→ YOUR OBJECTIVE
Render the lines below as a Markdown table with the columns Row and Line, numbering each row and skipping blank lines. Leave the pictures out.

→ Records from a collection
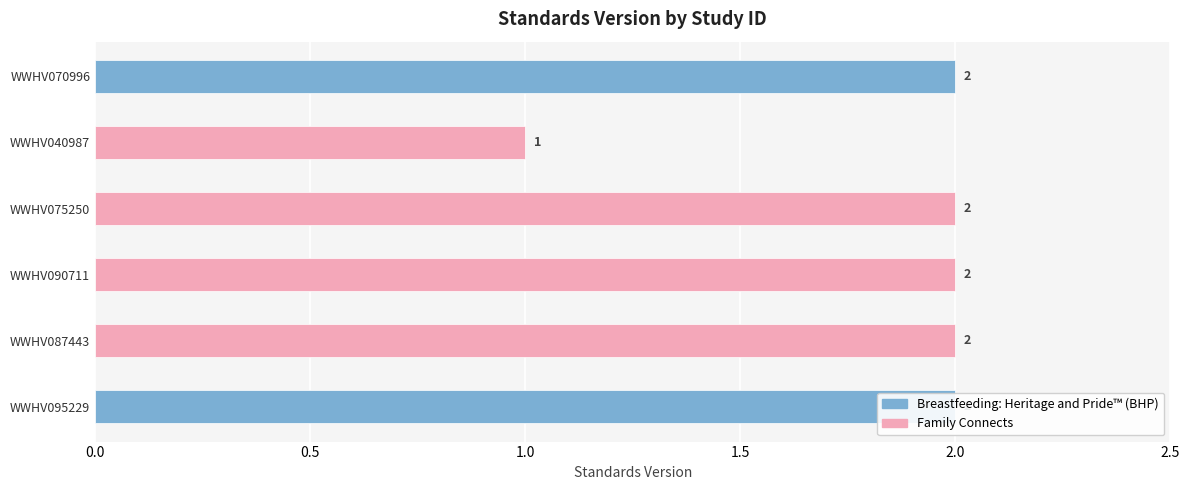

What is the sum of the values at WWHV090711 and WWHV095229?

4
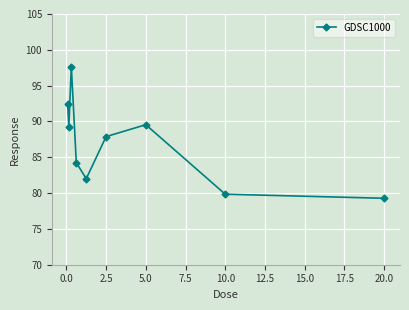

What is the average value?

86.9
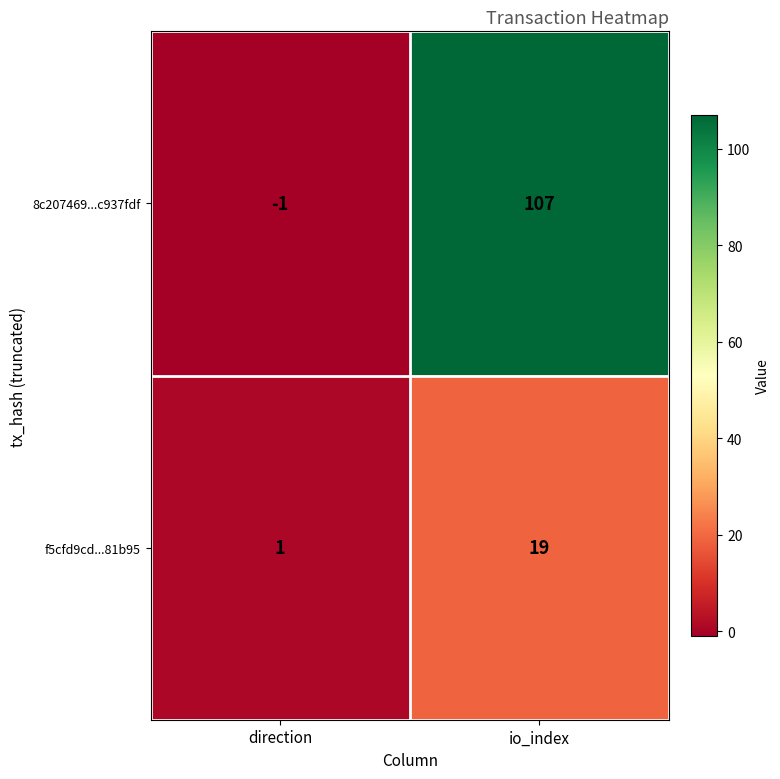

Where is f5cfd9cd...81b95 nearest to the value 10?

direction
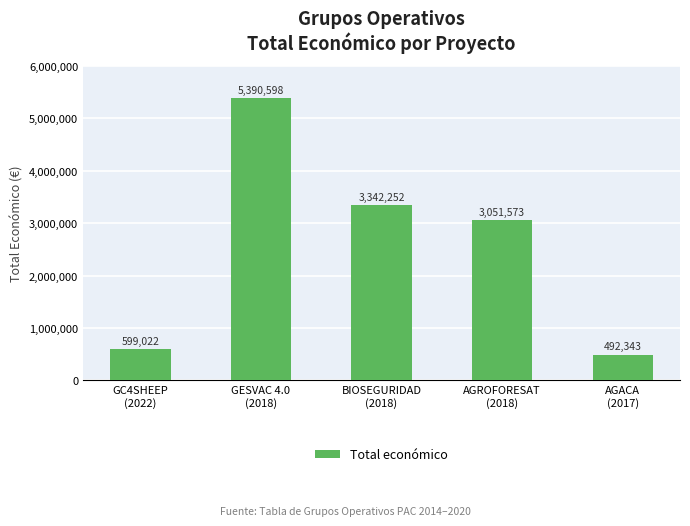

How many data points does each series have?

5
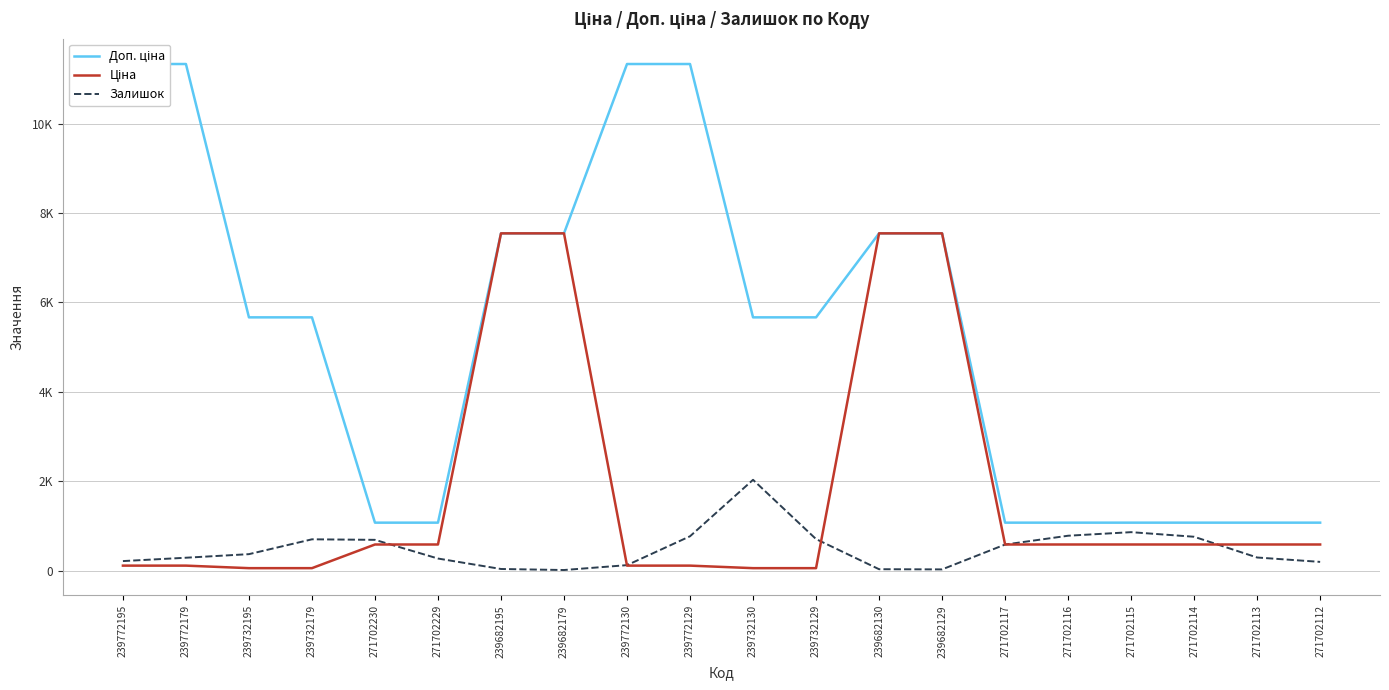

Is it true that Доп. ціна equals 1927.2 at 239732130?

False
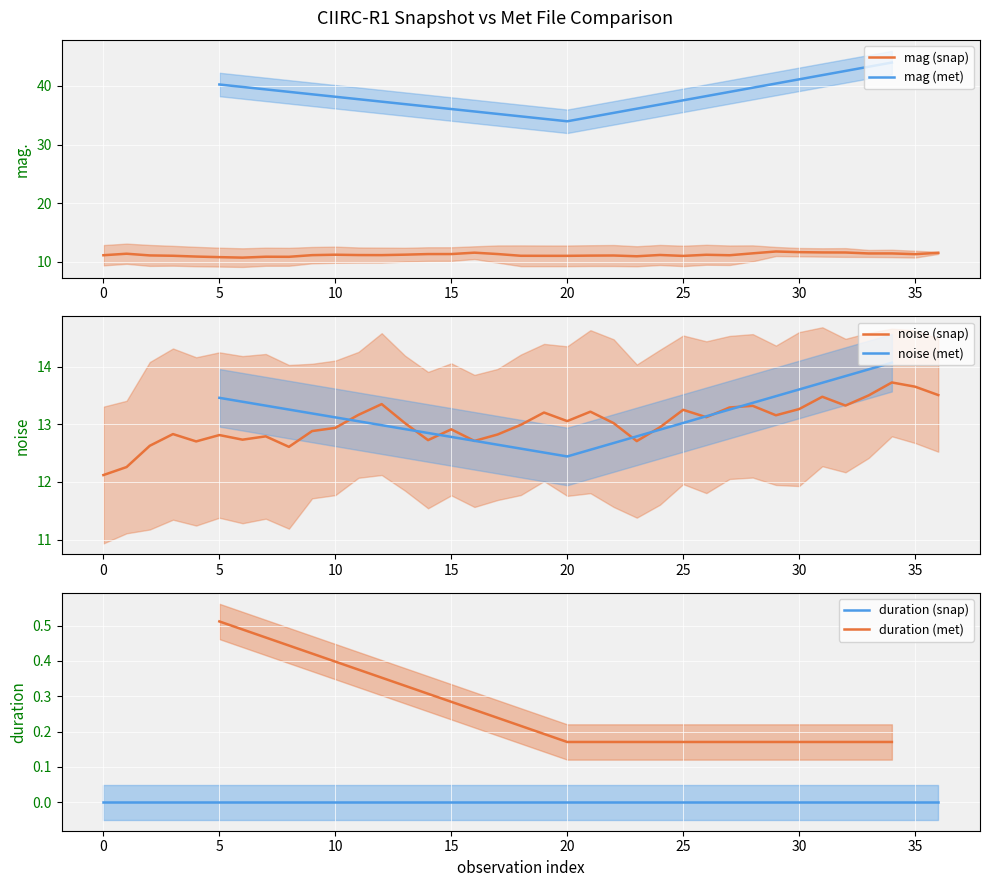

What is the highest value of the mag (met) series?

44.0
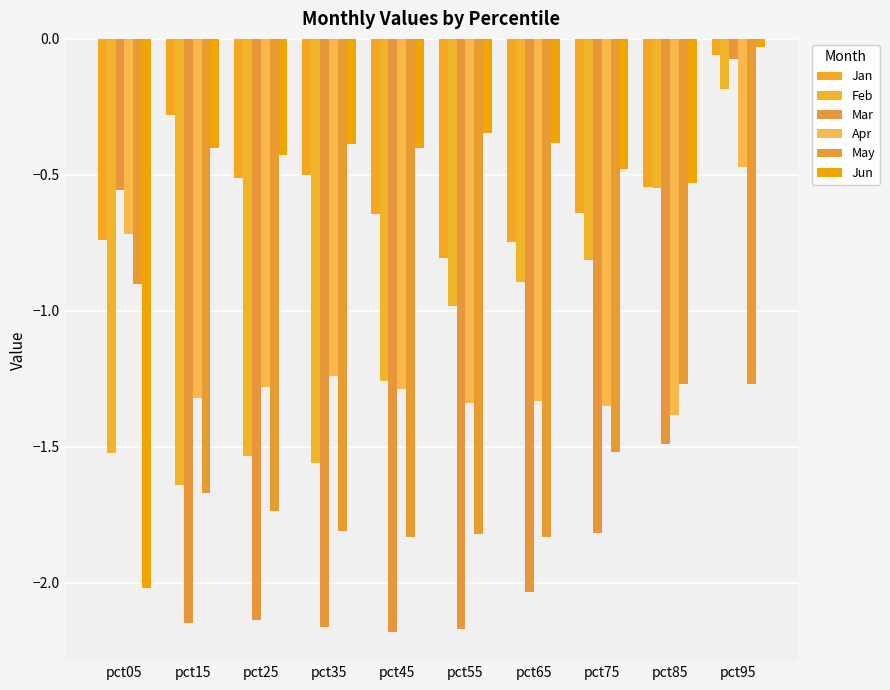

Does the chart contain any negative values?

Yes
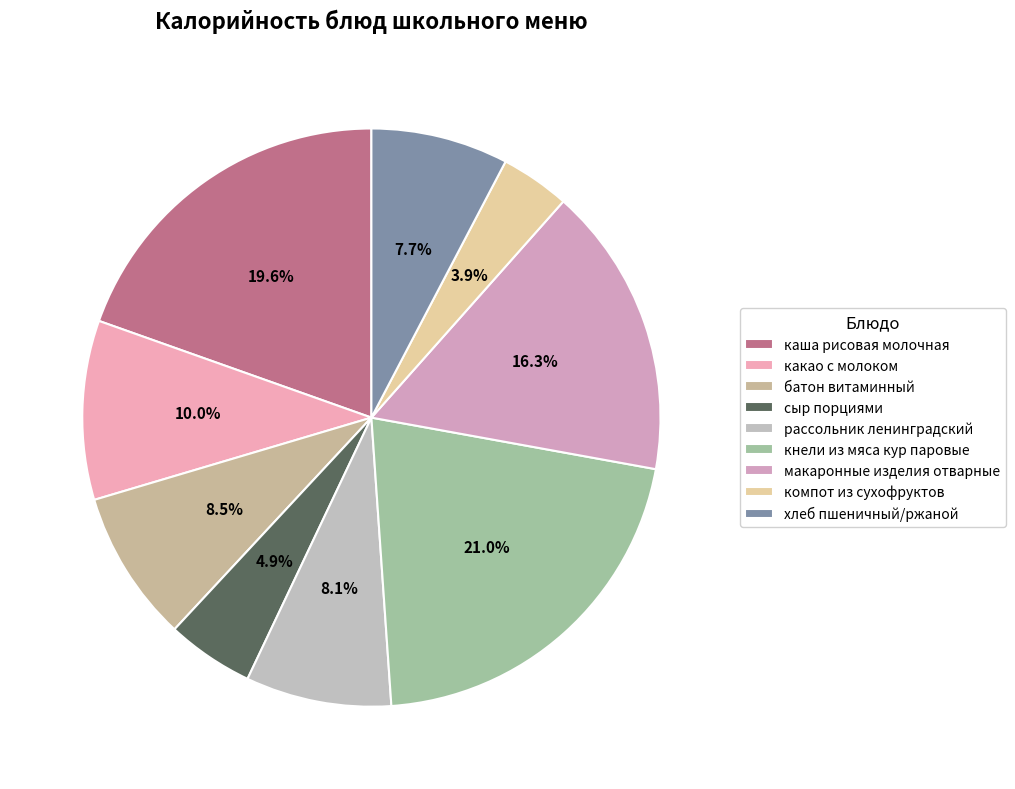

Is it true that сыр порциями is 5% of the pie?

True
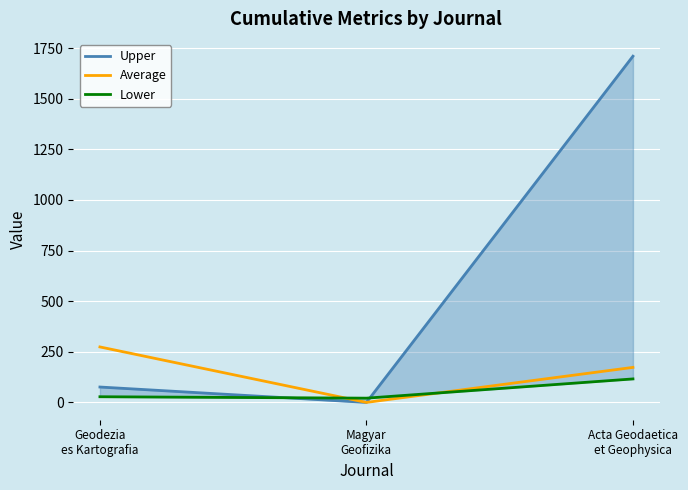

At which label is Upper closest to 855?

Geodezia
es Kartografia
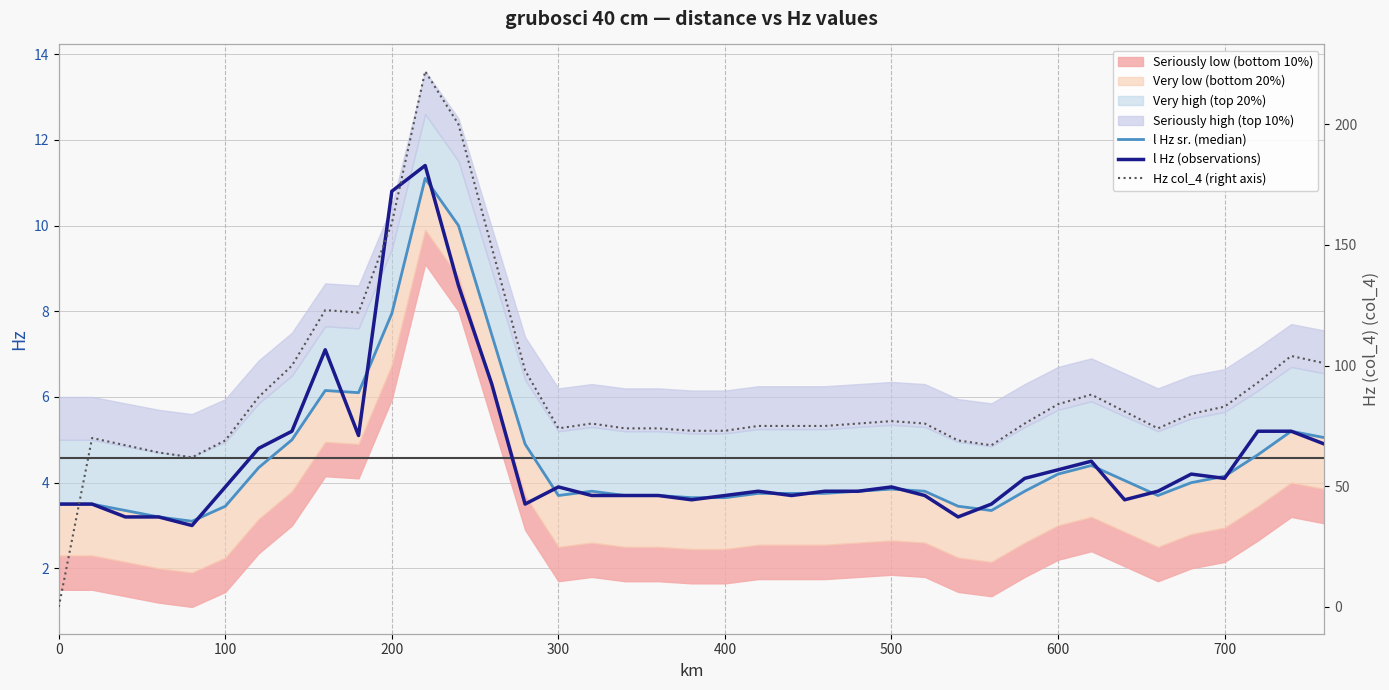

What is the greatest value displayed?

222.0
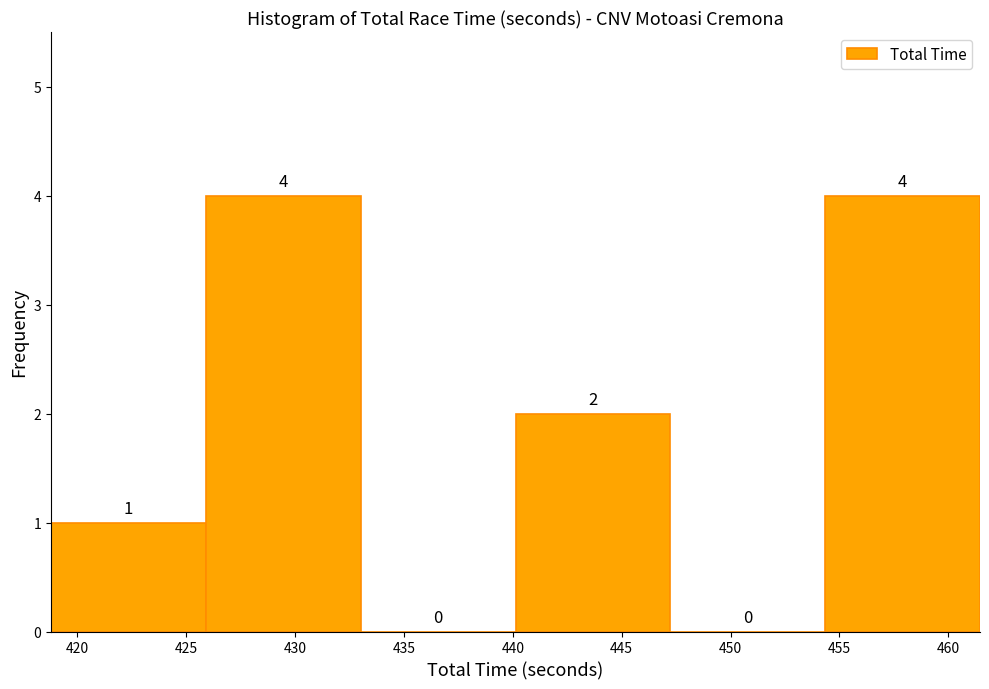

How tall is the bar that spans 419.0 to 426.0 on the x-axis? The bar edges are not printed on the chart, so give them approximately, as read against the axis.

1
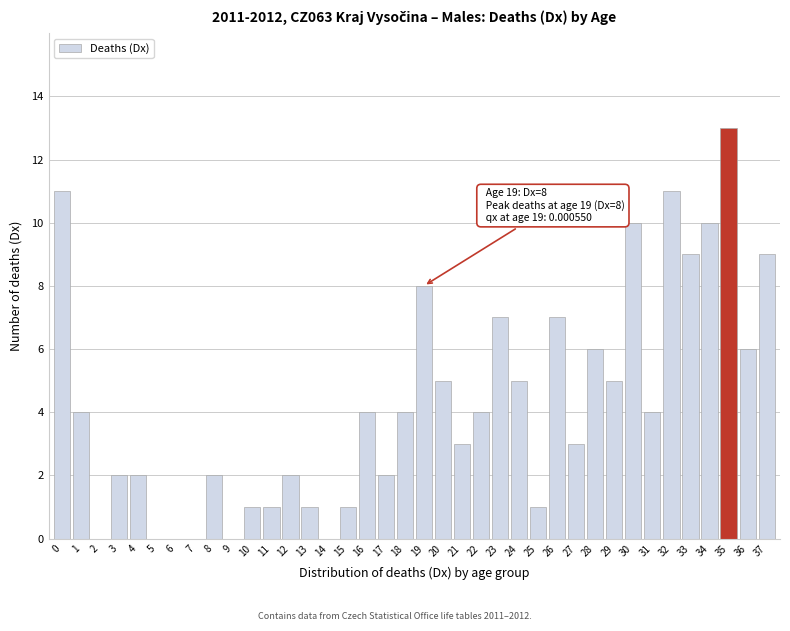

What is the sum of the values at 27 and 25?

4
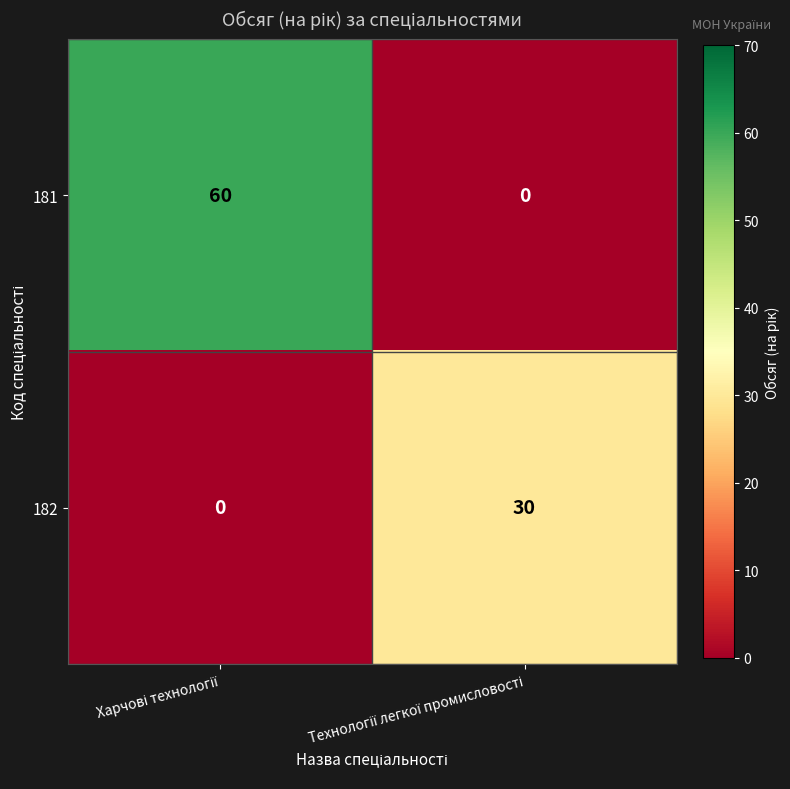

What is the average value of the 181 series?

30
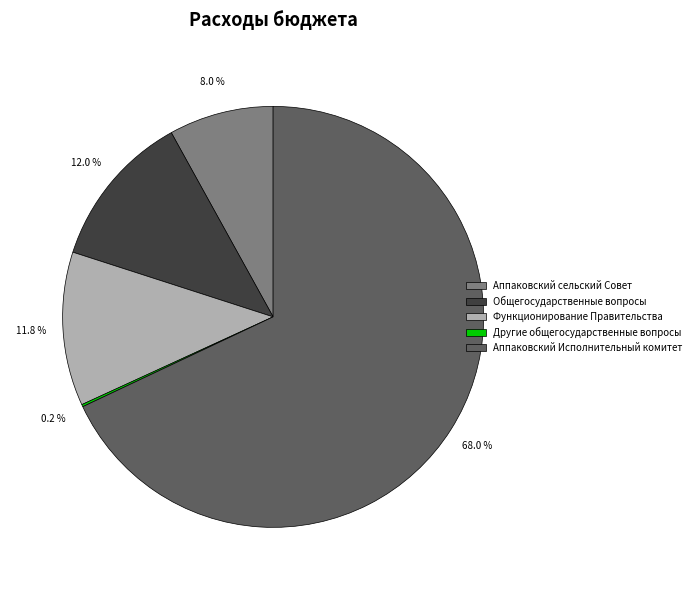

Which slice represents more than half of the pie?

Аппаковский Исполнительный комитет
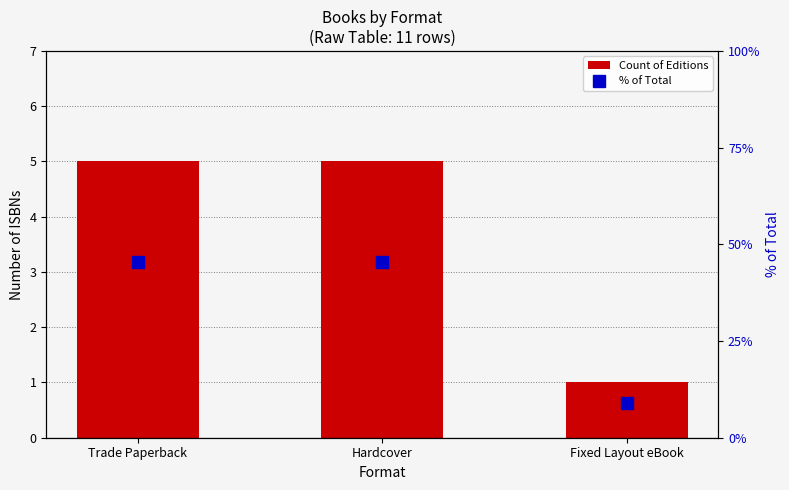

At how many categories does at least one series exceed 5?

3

→ TASK RESULT
| Row | Line |
|---|---|
| 1 | What is the sum of the values at WWHV090711 and WWHV095229? |
| 2 | 4 |
| 3 | What is the average value? |
| 4 | 86.9 |
| 5 | Where is f5cfd9cd...81b95 nearest to the value 10? |
| 6 | direction |
| 7 | How many data points does each series have? |
| 8 | 5 |
| 9 | Is it true that Доп. ціна equals 1927.2 at 239732130? |
| 10 | False |
| 11 | What is the highest value of the mag (met) series? |
| 12 | 44.0 |
| 13 | Does the chart contain any negative values? |
| 14 | Yes |
| 15 | Is it true that сыр порциями is 5% of the pie? |
| 16 | True |
| 17 | At which label is Upper closest to 855? |
| 18 | Geodezia |
| 19 | es Kartografia |
| 20 | What is the greatest value displayed? |
| 21 | 222.0 |
| 22 | How tall is the bar that spans 419.0 to 426.0 on the x-axis? The bar edges are not printed on the chart, so give them approximately, as read against the axis. |
| 23 | 1 |
| 24 | What is the sum of the values at 27 and 25? |
| 25 | 4 |
| 26 | What is the average value of the 181 series? |
| 27 | 30 |
| 28 | Which slice represents more than half of the pie? |
| 29 | Аппаковский Исполнительный комитет |
| 30 | At how many categories does at least one series exceed 5? |
| 31 | 3 |